Exercise goal → The answer must consist of each line below that contains the word "tchiyr", copied in full.

++++++++

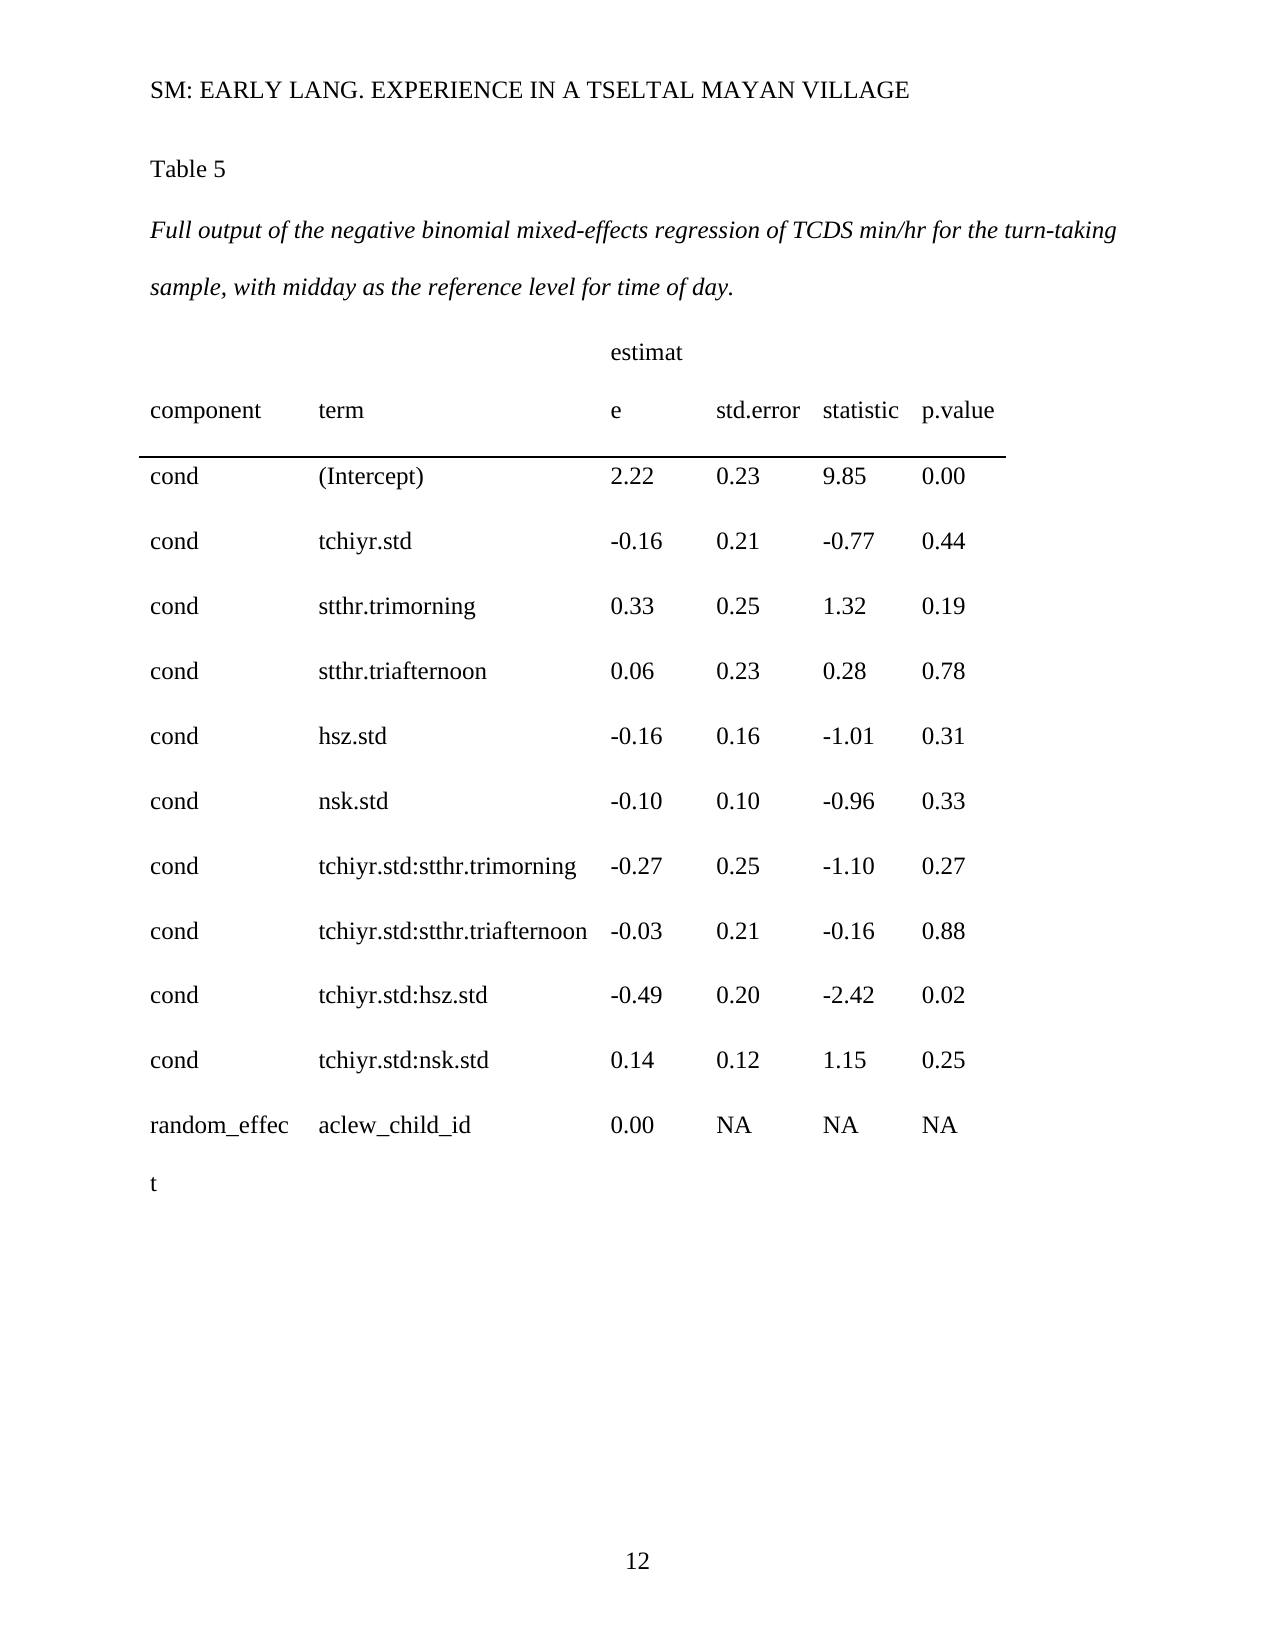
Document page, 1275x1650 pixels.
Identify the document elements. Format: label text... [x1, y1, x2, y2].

table_cell 0.06 [599, 653, 705, 717]
table_header statistic [811, 334, 910, 456]
table_cell -1.10 [811, 847, 910, 912]
table_cell 1.32 [811, 588, 910, 652]
table_cell 0.33 [599, 588, 705, 652]
table_cell 0.23 [705, 653, 811, 717]
table_cell tchiyr.std:nsk.std [307, 1042, 599, 1107]
table_cell cond [139, 588, 307, 652]
table_cell 0.00 [910, 458, 1006, 523]
table_cell 0.21 [705, 523, 811, 587]
table_header term [307, 334, 599, 456]
table_cell -2.42 [811, 977, 910, 1042]
table_cell 0.27 [910, 847, 1006, 912]
table_cell tchiyr.std [307, 523, 599, 587]
table_cell NA [705, 1107, 811, 1229]
table_cell -0.16 [811, 912, 910, 977]
table_cell 0.02 [910, 977, 1006, 1042]
table_cell 0.88 [910, 912, 1006, 977]
table_cell cond [139, 782, 307, 847]
table_header p.value [910, 334, 1006, 456]
table_cell tchiyr.std:stthr.triafternoon [307, 912, 599, 977]
table_cell stthr.triafternoon [307, 653, 599, 717]
table_cell random_effect [139, 1107, 307, 1229]
table_cell 0.12 [705, 1042, 811, 1107]
table_cell cond [139, 653, 307, 717]
table_cell aclew_child_id [307, 1107, 599, 1229]
table_header std.error [705, 334, 811, 456]
table_cell 0.25 [705, 588, 811, 652]
table_cell -0.77 [811, 523, 910, 587]
text Table 5 [150, 154, 1125, 182]
table_cell -0.10 [599, 782, 705, 847]
table_cell 0.28 [811, 653, 910, 717]
table_cell 0.23 [705, 458, 811, 523]
table_cell -0.96 [811, 782, 910, 847]
table_cell stthr.trimorning [307, 588, 599, 652]
table_cell 0.21 [705, 912, 811, 977]
table_cell 0.31 [910, 717, 1006, 782]
table_cell NA [811, 1107, 910, 1229]
table_cell NA [910, 1107, 1006, 1229]
table_cell 2.22 [599, 458, 705, 523]
table_cell cond [139, 717, 307, 782]
table_cell (Intercept) [307, 458, 599, 523]
table_cell 0.44 [910, 523, 1006, 587]
table_cell 0.33 [910, 782, 1006, 847]
table_cell tchiyr.std:stthr.trimorning [307, 847, 599, 912]
table_cell 1.15 [811, 1042, 910, 1107]
table_cell -0.03 [599, 912, 705, 977]
table_cell cond [139, 458, 307, 523]
table_cell cond [139, 1042, 307, 1107]
table_cell -0.27 [599, 847, 705, 912]
table_cell 0.16 [705, 717, 811, 782]
table_cell 0.00 [599, 1107, 705, 1229]
table_cell 0.10 [705, 782, 811, 847]
table_header estimate [599, 334, 705, 456]
text Full output of the negative binomial mixed-effects regression of TCDS min/hr for the turn-taking sample, with midday as the reference level for time of day. [150, 215, 1125, 301]
table_cell tchiyr.std:hsz.std [307, 977, 599, 1042]
table_cell -0.49 [599, 977, 705, 1042]
table_cell 0.20 [705, 977, 811, 1042]
table_cell -1.01 [811, 717, 910, 782]
table_cell -0.16 [599, 523, 705, 587]
table_cell 0.19 [910, 588, 1006, 652]
table_cell nsk.std [307, 782, 599, 847]
table_cell 0.25 [910, 1042, 1006, 1107]
table_cell 0.25 [705, 847, 811, 912]
table_cell cond [139, 912, 307, 977]
table_cell cond [139, 523, 307, 587]
table_header component [139, 334, 307, 456]
table_cell -0.16 [599, 717, 705, 782]
table_cell 0.14 [599, 1042, 705, 1107]
table_cell cond [139, 847, 307, 912]
table_cell 9.85 [811, 458, 910, 523]
table_cell cond [139, 977, 307, 1042]
table_cell 0.78 [910, 653, 1006, 717]
table_cell hsz.std [307, 717, 599, 782]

++++++++

Answer box →
table_cell tchiyr.std:nsk.std [307, 1042, 599, 1107]
table_cell tchiyr.std [307, 523, 599, 587]
table_cell tchiyr.std:stthr.triafternoon [307, 912, 599, 977]
table_cell tchiyr.std:stthr.trimorning [307, 847, 599, 912]
table_cell tchiyr.std:hsz.std [307, 977, 599, 1042]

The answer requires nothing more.